Posted: Wed Oct 20, 2010 4:22 am
by fandaga
Guys: Thanks for the advice. I'll report back on the bleed for some of these at high pH.
Edit.
Vlad: I have a couple applications, and yes bases at high pH are one. Mainly, I want to look at these for the sake of seeing what can be done there.
Victor: I have a couple buffers in mind such as TEA acetate, DEA acetate, NH3 formate, etc.
Posted: Wed Oct 20, 2010 5:09 pm
by SIELC_Tech
Here is our response to high pH separations ("Is There a Mystery in HPLC Separations?"):
http://www.sielc.com/pdf/SIELC_June_2005.pdf
Posted: Wed Oct 20, 2010 6:37 pm
by Uwe Neue
All the buffers that you intend to use have pKa's that are within the stability range of the XBridge C18 packing. No problem.

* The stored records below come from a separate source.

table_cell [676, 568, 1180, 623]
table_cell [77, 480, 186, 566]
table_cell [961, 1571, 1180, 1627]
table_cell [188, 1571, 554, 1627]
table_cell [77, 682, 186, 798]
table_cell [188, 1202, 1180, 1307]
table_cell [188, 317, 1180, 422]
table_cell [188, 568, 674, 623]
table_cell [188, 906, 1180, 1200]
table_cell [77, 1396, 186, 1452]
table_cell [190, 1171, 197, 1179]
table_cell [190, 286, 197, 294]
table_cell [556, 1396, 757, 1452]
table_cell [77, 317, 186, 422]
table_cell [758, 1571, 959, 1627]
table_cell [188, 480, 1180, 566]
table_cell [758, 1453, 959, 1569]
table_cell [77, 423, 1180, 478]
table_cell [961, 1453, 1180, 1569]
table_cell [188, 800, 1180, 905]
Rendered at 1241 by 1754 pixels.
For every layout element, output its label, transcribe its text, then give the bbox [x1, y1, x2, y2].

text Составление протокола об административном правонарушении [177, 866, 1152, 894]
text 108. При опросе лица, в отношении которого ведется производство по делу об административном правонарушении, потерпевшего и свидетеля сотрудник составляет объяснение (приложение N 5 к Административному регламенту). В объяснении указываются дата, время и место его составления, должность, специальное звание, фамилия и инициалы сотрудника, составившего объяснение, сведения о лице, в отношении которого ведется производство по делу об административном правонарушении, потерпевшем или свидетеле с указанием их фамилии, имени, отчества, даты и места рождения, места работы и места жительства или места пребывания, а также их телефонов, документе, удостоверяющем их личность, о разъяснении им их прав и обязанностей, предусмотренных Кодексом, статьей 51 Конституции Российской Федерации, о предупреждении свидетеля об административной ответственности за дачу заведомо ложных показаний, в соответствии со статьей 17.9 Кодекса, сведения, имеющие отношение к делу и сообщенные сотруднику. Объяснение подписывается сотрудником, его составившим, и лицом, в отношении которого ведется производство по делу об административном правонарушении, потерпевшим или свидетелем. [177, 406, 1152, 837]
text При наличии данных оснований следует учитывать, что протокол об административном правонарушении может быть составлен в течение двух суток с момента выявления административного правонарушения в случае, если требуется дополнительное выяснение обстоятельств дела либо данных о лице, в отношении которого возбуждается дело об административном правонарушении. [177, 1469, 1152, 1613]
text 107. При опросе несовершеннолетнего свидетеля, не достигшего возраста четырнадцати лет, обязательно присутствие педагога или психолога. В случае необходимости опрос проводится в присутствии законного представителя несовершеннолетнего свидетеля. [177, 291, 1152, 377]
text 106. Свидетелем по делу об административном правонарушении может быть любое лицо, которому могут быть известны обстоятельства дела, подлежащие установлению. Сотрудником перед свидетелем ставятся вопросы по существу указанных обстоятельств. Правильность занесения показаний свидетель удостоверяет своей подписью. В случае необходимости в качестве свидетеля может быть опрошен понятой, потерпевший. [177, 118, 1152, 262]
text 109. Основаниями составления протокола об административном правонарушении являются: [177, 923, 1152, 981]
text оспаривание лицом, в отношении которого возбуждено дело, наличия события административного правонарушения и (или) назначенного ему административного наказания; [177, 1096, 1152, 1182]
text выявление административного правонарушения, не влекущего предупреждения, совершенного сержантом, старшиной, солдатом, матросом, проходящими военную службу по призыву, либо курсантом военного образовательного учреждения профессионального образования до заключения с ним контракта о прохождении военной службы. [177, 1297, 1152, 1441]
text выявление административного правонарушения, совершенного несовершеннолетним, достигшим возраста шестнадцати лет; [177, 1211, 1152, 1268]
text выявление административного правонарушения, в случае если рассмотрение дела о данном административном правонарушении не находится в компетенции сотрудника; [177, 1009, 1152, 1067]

Posted: Wed Oct 20, 2010 10:34 pm
by Ken Tseng
Jordi Labs has DVB columns
BioChrom Labs has PS-DVB columns
Both are pH stable 1-14
Posted: Fri Oct 29, 2010 7:26 am
by vikmnilu
Ok, so TEA 1% in Amm acetate 10mM is a good buffer. Good. I intend to use that then and need to be sure than it will keep stabel through the entire runs.
Thank you for the info!
Posted: Fri Oct 29, 2010 2:19 pm
by Flappytango
As far as silica based colums, well hybrid silica, i have found Xbridge to be the most robust column followed by geminiNX. This is when running pH10 ammonia based buffers at 40C on (UV detection).